> _Exercise goal_:
Skipping all pictures, set down the lines of the listing from the first through the one with "Kurşun emisyonları".
*** Begin section ***
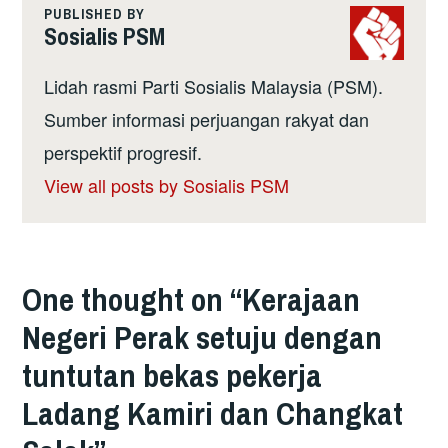
PUBLISHED BY
Sosialis PSM
Lidah rasmi Parti Sosialis Malaysia (PSM).
Sumber informasi perjuangan rakyat dan
perspektif progresif.
View all posts by Sosialis PSM
One thought on “
Kerajaan
Negeri Perak setuju dengan
tuntutan bekas pekerja
Ladang Kamiri dan Changkat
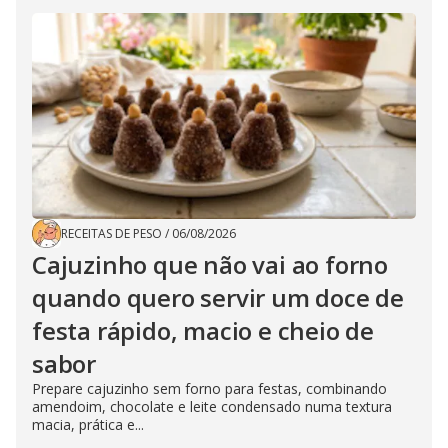
RECEITAS DE PESO
/
06/08/2026
Cajuzinho que não vai ao forno
quando quero servir um doce de
festa rápido, macio e cheio de
sabor
Prepare cajuzinho sem forno para festas, combinando
amendoim, chocolate e leite condensado numa textura
macia, prática e...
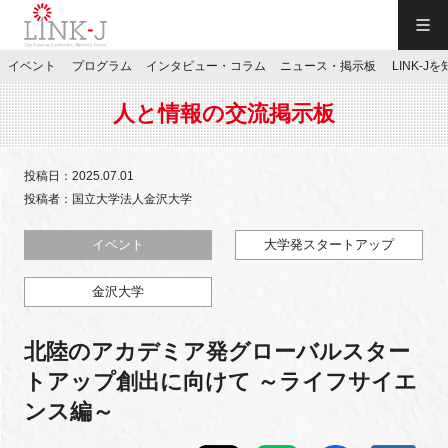
一般社団法人LINK-J／LINK-J
イベント
プログラム
インタビュー・コラム
ニュース・掲示板
LINK-J
JP
／
EN
人と情報の交流掲示板
投稿日：2025.07.01
投稿者：国立大学法人金沢大学
特別会員専用メニュー
イベント
大学発スタートアップ
金沢大学
施設ご予約
北陸のアカデミア発グローバルスター
お問い合わせ
トアップ創出に向けて ～ライフサイエ
ンス編～
マイページ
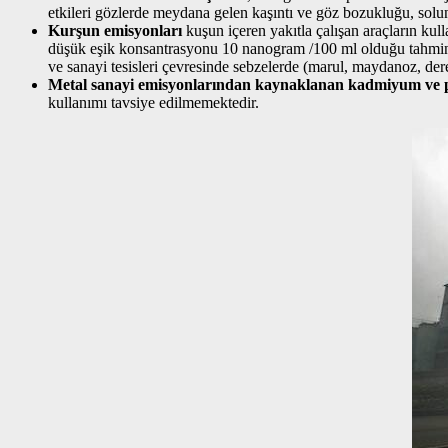
etkileri gözlerde meydana gelen kaşıntı ve göz bozukluğu, solunu
Kurşun emisyonları
kuşun içeren yakıtla çalışan araçların kul
düşük eşik konsantrasyonu 10 nanogram /100 ml olduğu tahmin 
ve sanayi tesisleri çevresinde sebzelerde (marul, maydanoz, de
Metal sanayi emisyonlarından kaynaklanan kadmiyum ve p
kullanımı tavsiye edilmemektedir.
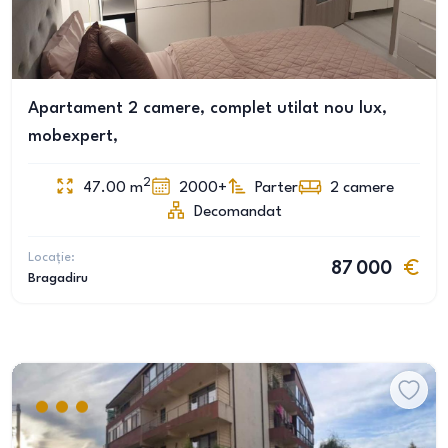
Apartament 2 camere, complet utilat nou lux,
mobexpert,
2
47.00
m
2000+
Parter
2
camere
Decomandat
Locație:
87 000
Bragadiru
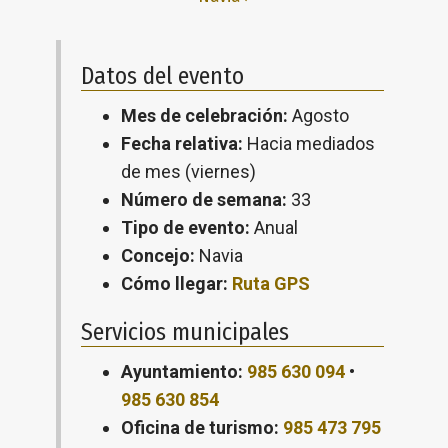
Datos del evento
Mes de celebración:
Agosto
Fecha relativa:
Hacia mediados
de mes (viernes)
Número de semana:
33
Tipo de evento:
Anual
Concejo:
Navia
Cómo llegar:
Ruta GPS
Servicios municipales
Ayuntamiento:
985 630 094
•
985 630 854
Oficina de turismo:
985 473 795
*** End section ***
> _Expected output_:
PUBLISHED BY
Sosialis PSM
Lidah rasmi Parti Sosialis Malaysia (PSM).
Sumber informasi perjuangan rakyat dan
perspektif progresif.
View all posts by Sosialis PSM
One thought on “
Kerajaan
Negeri Perak setuju dengan
tuntutan bekas pekerja
Ladang Kamiri dan Changkat
RECEITAS DE PESO
/
06/08/2026
Cajuzinho que não vai ao forno
quando quero servir um doce de
festa rápido, macio e cheio de
sabor
Prepare cajuzinho sem forno para festas, combinando
amendoim, chocolate e leite condensado numa textura
macia, prática e...
一般社団法人LINK-J／LINK-J
イベント
プログラム
インタビュー・コラム
ニュース・掲示板
LINK-J
JP
／
EN
人と情報の交流掲示板
投稿日：2025.07.01
投稿者：国立大学法人金沢大学
特別会員専用メニュー
イベント
大学発スタートアップ
金沢大学
施設ご予約
北陸のアカデミア発グローバルスター
お問い合わせ
トアップ創出に向けて ～ライフサイエ
ンス編～
マイページ
etkileri gözlerde meydana gelen kaşıntı ve göz bozukluğu, solunu
Kurşun emisyonları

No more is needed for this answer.